The recoil speed of a hydrogen atom after it emits a photon in going from $$n = 5$$ state to $$n = 1$$ state will be

When a hydrogen atom transitions from the $$n = 5$$ state to the $$n = 1$$ state, it emits a photon. By conservation of momentum, the atom recoils with momentum equal in magnitude to the photon's momentum.

The energy of the emitted photon is $$E = 13.6 \left(\frac{1}{1^2} - \frac{1}{5^2}\right) = 13.6 \times \left(1 - \frac{1}{25}\right) = 13.6 \times \frac{24}{25} = 13.056$$ eV.

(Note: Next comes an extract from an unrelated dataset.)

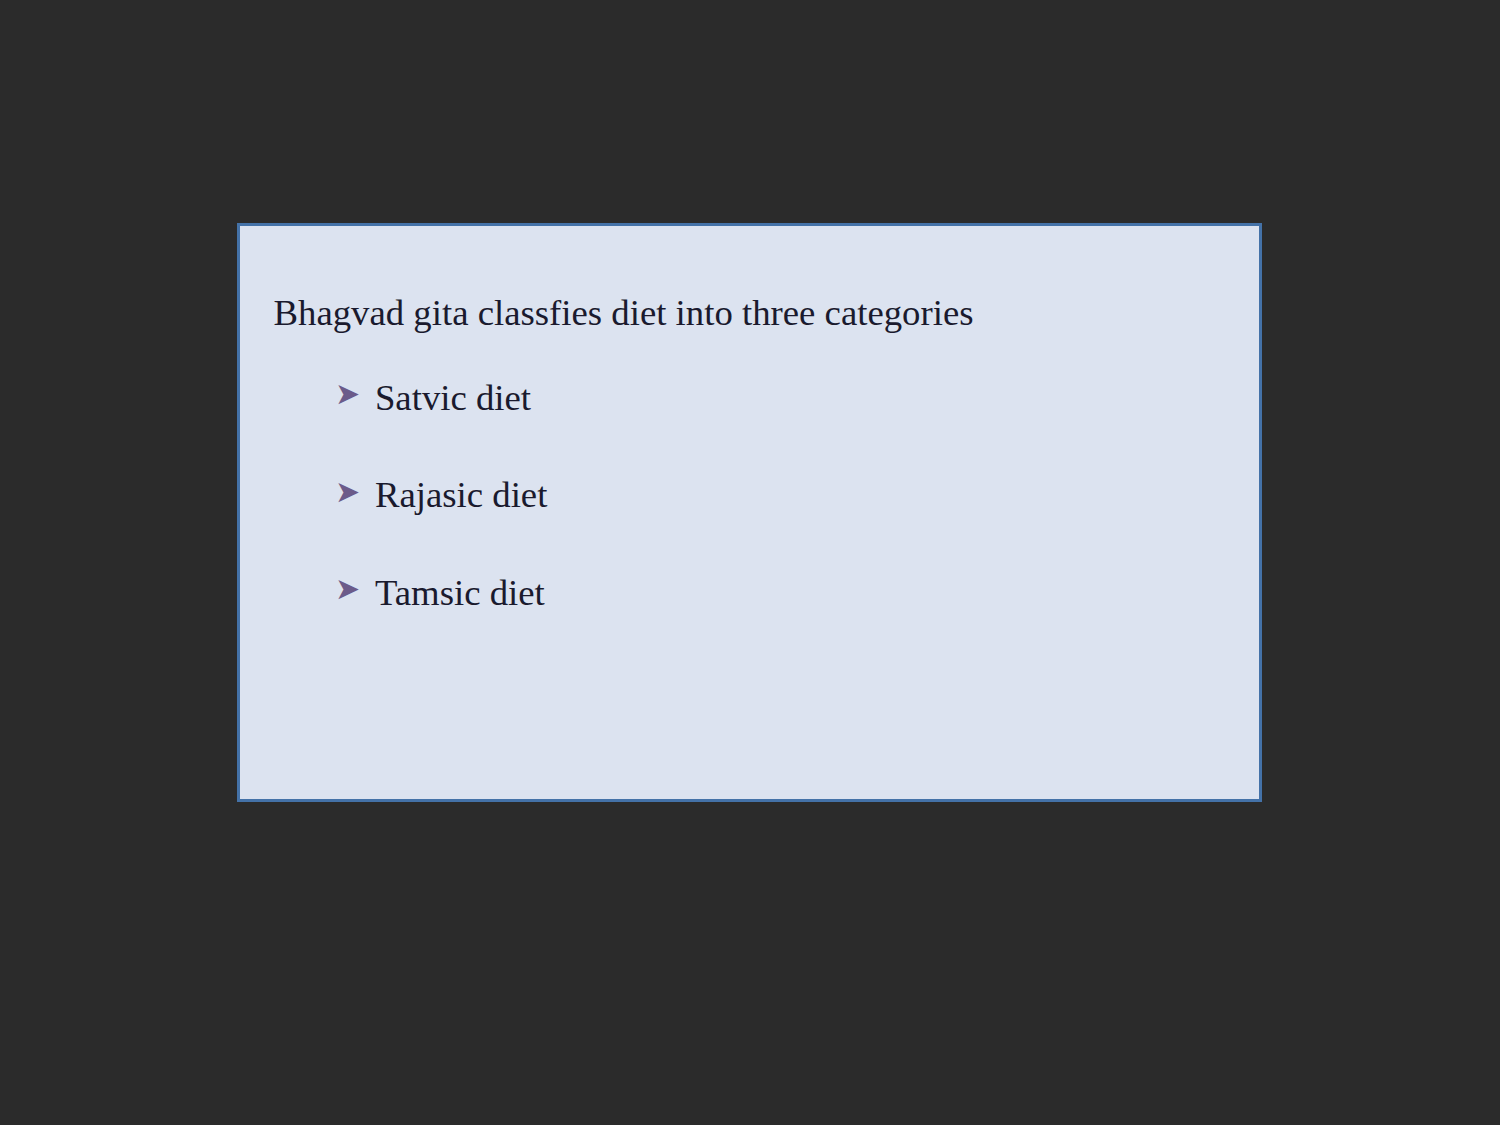Bhagvad gita classfies diet into three categories
Satvic diet
Rajasic diet
Tamsic diet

Converting to joules: $$E = 13.056 \times 1.6 \times 10^{-19} = 2.089 \times 10^{-18}$$ J.

The momentum of the photon is $$p = \frac{E}{c} = \frac{2.089 \times 10^{-18}}{3 \times 10^8} = 6.963 \times 10^{-27}$$ kg m/s.

The recoil speed of the hydrogen atom (mass $$m = 1.67 \times 10^{-27}$$ kg) is $$v = \frac{p}{m} = \frac{6.963 \times 10^{-27}}{1.67 \times 10^{-27}} = 4.17$$ m/s.